Das Interesse an der Forschung steigt
Schon heute ist jedenfalls das öffentliche Interesse an der Forschung enorm. Mehr als 40 Medienvertreter sind vor Ort beim ersten öffentlichen Pressetermin an der Hundeschule zum Thema "Detektion von Corona-Infizierten Menschen durch Diensthunde", wie die Bundeswehr das Forschungsprojekt nennt.
Und auch das politische Interesse scheint zu wachsen, denn gegen Mittag trifft Besuch von oben ein: Im Luftwaffen-Hubschrauber landet Verteidigungsministerin Annegret Kramp-Karrenbauer auf dem Bundeswehrgelände. Beim Besuch der Hundeschule macht sie sich auch ein Bild von den Corona-Schnüffel-Fähigkeiten von Hündin Lotta. Die Forschung sei "sehr ermutigend", lobt Kramp-Karrenbauer, nun müssten nächste Forschungsphasen folgen.
Kramp-Karrenbauer informierte sich über das Corona-Projekt in der Diensthundeschule.
Wie die Hunde eingesetzt werden können - dazu will die Verteidigungsministerin noch nichts sagen: "Das steht ganz am Ende". Die am Projekt beteiligten Forscher denken da schon mal in die Zukunft. Vorstellbar wären etwa Einsätze an Flughäfen, bei Sport- und anderen Großveranstaltungen sowie an Grenzen, schreiben sie in ihrer aktuellen Studie. In diesen Bereichen könnten die Hunde ergänzend zu Labortests dazu beitragen, einen Ausbruch des Coronavirus zu verhindern.

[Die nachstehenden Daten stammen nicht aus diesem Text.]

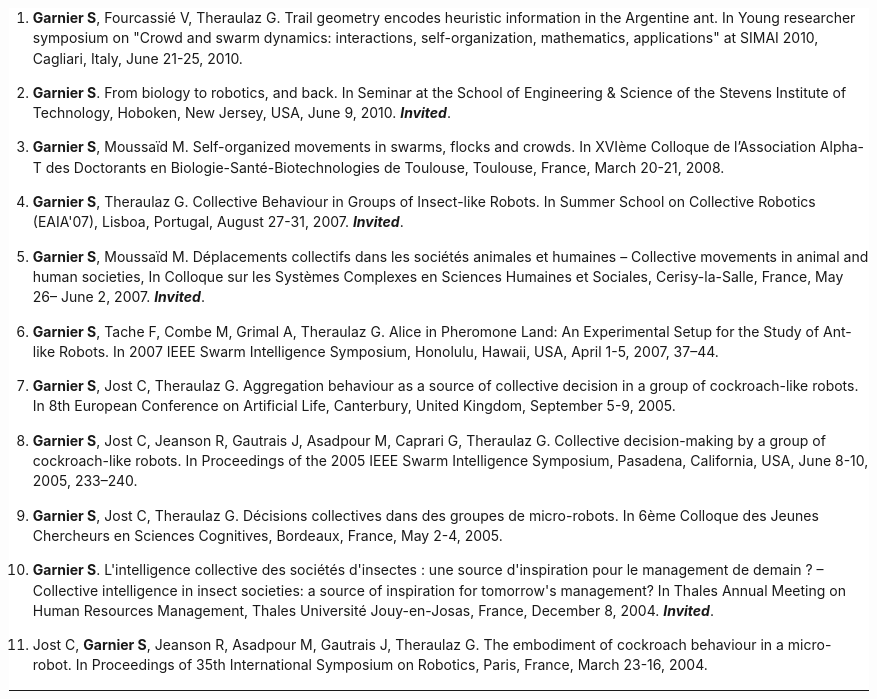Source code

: 1.	**Garnier S**, Fourcassié V, Theraulaz G. Trail geometry encodes heuristic information in the Argentine ant. In Young 
researcher symposium on "Crowd and swarm dynamics: interactions, self-organization, mathematics, applications" at SIMAI 
2010, Cagliari, Italy, June 21-25, 2010. 

1.	**Garnier S**. From biology to robotics, and back. In Seminar at the School of Engineering & Science of the Stevens 
Institute of Technology, Hoboken, New Jersey, USA, June 9, 2010. **_Invited_**.

1.	**Garnier S**, Moussaïd M. Self-organized movements in swarms, flocks and crowds. In XVIème Colloque de l’Association 
Alpha-T des Doctorants en Biologie-Santé-Biotechnologies de Toulouse, Toulouse, France, March 20-21, 2008.

1.	**Garnier S**, Theraulaz G. Collective Behaviour in Groups of Insect-like Robots. In Summer School on Collective 
Robotics (EAIA'07), Lisboa, Portugal, August 27-31, 2007. **_Invited_**.

1.	**Garnier S**, Moussaïd M. Déplacements collectifs dans les sociétés animales et humaines – Collective movements in 
animal and human societies, In Colloque sur les Systèmes Complexes en Sciences Humaines et Sociales, Cerisy-la-Salle, 
France, May 26– June 2, 2007. **_Invited_**.

1.	**Garnier S**, Tache F, Combe M, Grimal A, Theraulaz G. Alice in Pheromone Land: An Experimental Setup for the Study 
of Ant-like Robots. In 2007 IEEE Swarm Intelligence Symposium, Honolulu, Hawaii, USA, April 1-5, 2007, 37–44. 

1.	**Garnier S**, Jost C, Theraulaz G. Aggregation behaviour as a source of collective decision in a group of cockroach-like 
robots. In 8th European Conference on Artificial Life, Canterbury, United Kingdom, September 5-9, 2005. 

1.	**Garnier S**, Jost C, Jeanson R, Gautrais J, Asadpour M, Caprari G, Theraulaz G. Collective decision-making by a 
group of cockroach-like robots. In Proceedings of the 2005 IEEE Swarm Intelligence Symposium, Pasadena, California, USA, 
June 8-10, 2005, 233–240. 

1.	**Garnier S**, Jost C, Theraulaz G. Décisions collectives dans des groupes de micro-robots. In 6ème Colloque des 
Jeunes Chercheurs en Sciences Cognitives, Bordeaux, France, May 2-4, 2005. 

1.	**Garnier S**. L'intelligence collective des sociétés d'insectes : une source d'inspiration pour le management de 
demain ? – Collective intelligence in insect societies: a source of inspiration for tomorrow's management? In Thales 
Annual Meeting on Human Resources Management, Thales Université Jouy-en-Josas, France, December 8, 2004. **_Invited_**.

1.	Jost C, **Garnier S**, Jeanson R, Asadpour M, Gautrais J, Theraulaz G. The embodiment of cockroach behaviour in a 
micro-robot. In Proceedings of 35th International Symposium on Robotics, Paris, France, March 23-16, 2004. 

---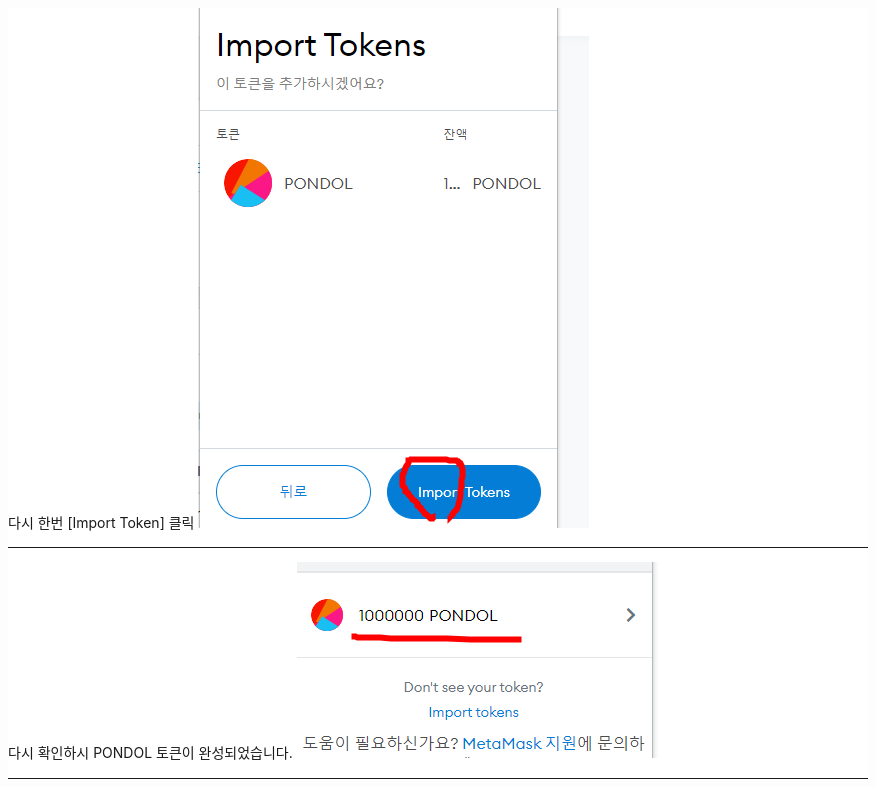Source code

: 다시 한번 [Import Token] 클릭
![Step3-9](./assets/images/step3-9.png)
- - -
다시 확인하시 PONDOL 토큰이 완성되었습니다.
![Step3-10](./assets/images/step3-10.png)
- - -
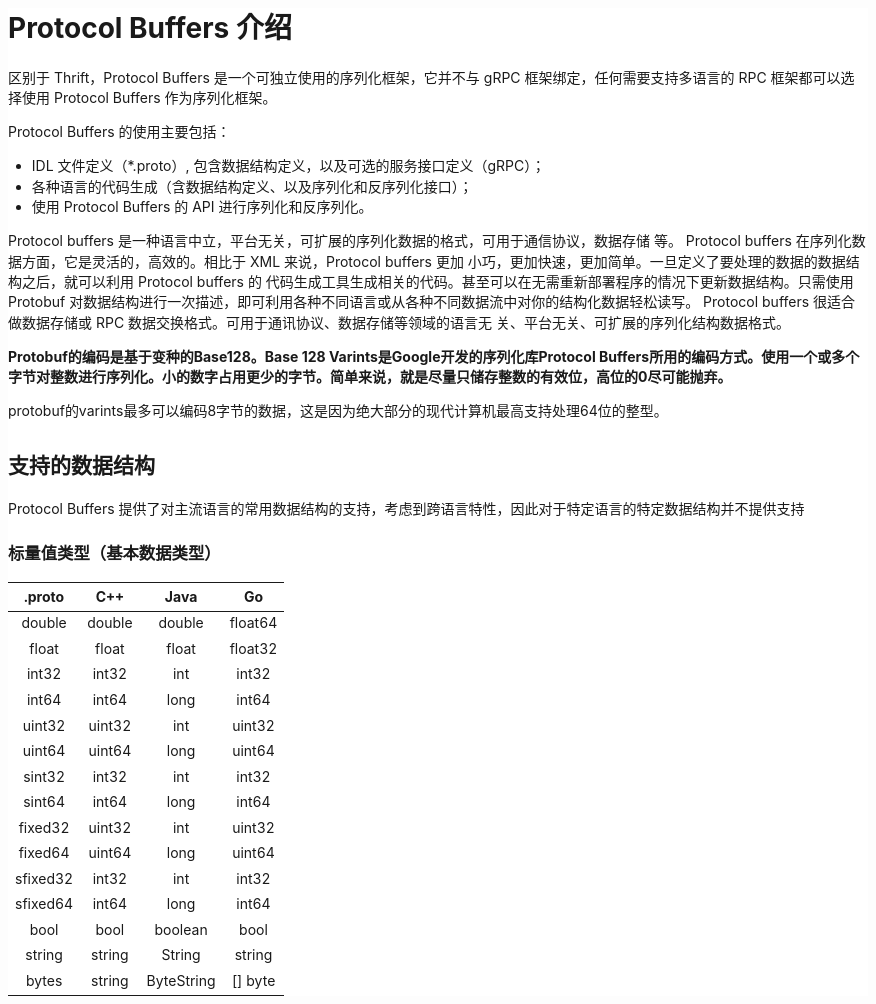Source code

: # Protocol Buffers 介绍

区别于 Thrift，Protocol Buffers 是一个可独立使用的序列化框架，它并不与 gRPC 框架绑定，任何需要支持多语言的 RPC 框架都可以选择使用 Protocol Buffers 作为序列化框架。

Protocol Buffers 的使用主要包括：

- IDL 文件定义（*.proto）, 包含数据结构定义，以及可选的服务接口定义（gRPC）；
- 各种语言的代码生成（含数据结构定义、以及序列化和反序列化接口）；
- 使用 Protocol Buffers 的 API 进行序列化和反序列化。

Protocol buffers 是⼀种语⾔中⽴，平台⽆关，可扩展的序列化数据的格式，可⽤于通信协议，数据存储
等。
Protocol buffers 在序列化数据⽅⾯，它是灵活的，⾼效的。相⽐于 XML 来说，Protocol buffers 更加
⼩巧，更加快速，更加简单。⼀旦定义了要处理的数据的数据结构之后，就可以利⽤ Protocol buffers 的
代码⽣成⼯具⽣成相关的代码。甚⾄可以在⽆需重新部署程序的情况下更新数据结构。只需使⽤ Protobuf
对数据结构进⾏⼀次描述，即可利⽤各种不同语⾔或从各种不同数据流中对你的结构化数据轻松读写。
Protocol buffers 很适合做数据存储或 RPC 数据交换格式。可⽤于通讯协议、数据存储等领域的语⾔⽆
关、平台⽆关、可扩展的序列化结构数据格式。

**Protobuf的编码是基于变种的Base128。Base 128 Varints是Google开发的序列化库Protocol Buffers所用的编码方式。使用一个或多个字节对整数进行序列化。小的数字占用更少的字节。简单来说，就是尽量只储存整数的有效位，高位的0尽可能抛弃。**

protobuf的varints最多可以编码8字节的数据，这是因为绝大部分的现代计算机最高支持处理64位的整型。

## 支持的数据结构

Protocol Buffers 提供了对主流语言的常用数据结构的支持，考虑到跨语言特性，因此对于特定语言的特定数据结构并不提供支持

### 标量值类型（基本数据类型）

|  .proto  |  C++   |    Java    |   Go    |
| :------: | :----: | :--------: | :-----: |
|  double  | double |   double   | float64 |
|  float   | float  |   float    | float32 |
|  int32   | int32  |    int     |  int32  |
|  int64   | int64  |    long    |  int64  |
|  uint32  | uint32 |    int     | uint32  |
|  uint64  | uint64 |    long    | uint64  |
|  sint32  | int32  |    int     |  int32  |
|  sint64  | int64  |    long    |  int64  |
| fixed32  | uint32 |    int     | uint32  |
| fixed64  | uint64 |    long    | uint64  |
| sfixed32 | int32  |    int     |  int32  |
| sfixed64 | int64  |    long    |  int64  |
|   bool   |  bool  |  boolean   |  bool   |
|  string  | string |   String   | string  |
|  bytes   | string | ByteString | [] byte |
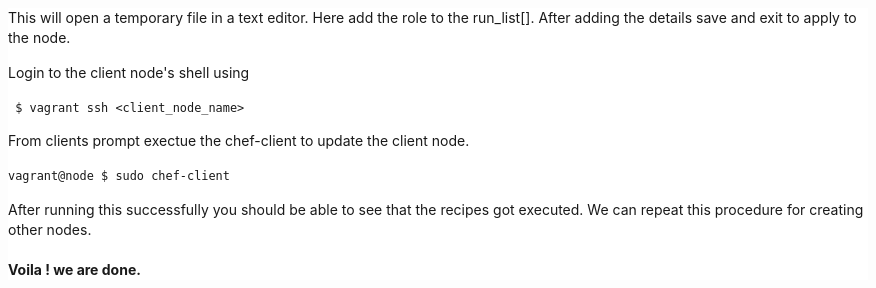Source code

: This will open a temporary file in a text editor. Here add the role to the run_list[].
After adding the details save and exit to apply to the node.

Login to the client node's shell using

     $ vagrant ssh <client_node_name>

From clients prompt exectue the chef-client to update the client node.

    vagrant@node $ sudo chef-client

After running this successfully you should be able to see that the recipes got executed. We can repeat this procedure for creating other nodes. 

#### Voila ! we are done.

Weitere Experimente sollen nun beispielsweise zeigen, ob die Spürhunde lernen können, verschiedene Verläufe und Zeitpunkte einer Corona-Infektion zu unterscheiden. Unklar ist laut den Forschern weitgehend, inwiefern sich Hunde mit dem Coronavirus infizieren und die Krankheit auf andere Tiere oder Menschen übertragen könnten. Auch hieran müsse weiter geforscht werden. Es wird also noch etwas dauern, bis Labradorhündin Lotta eine Karriere als Corona-Spürhund starten kann.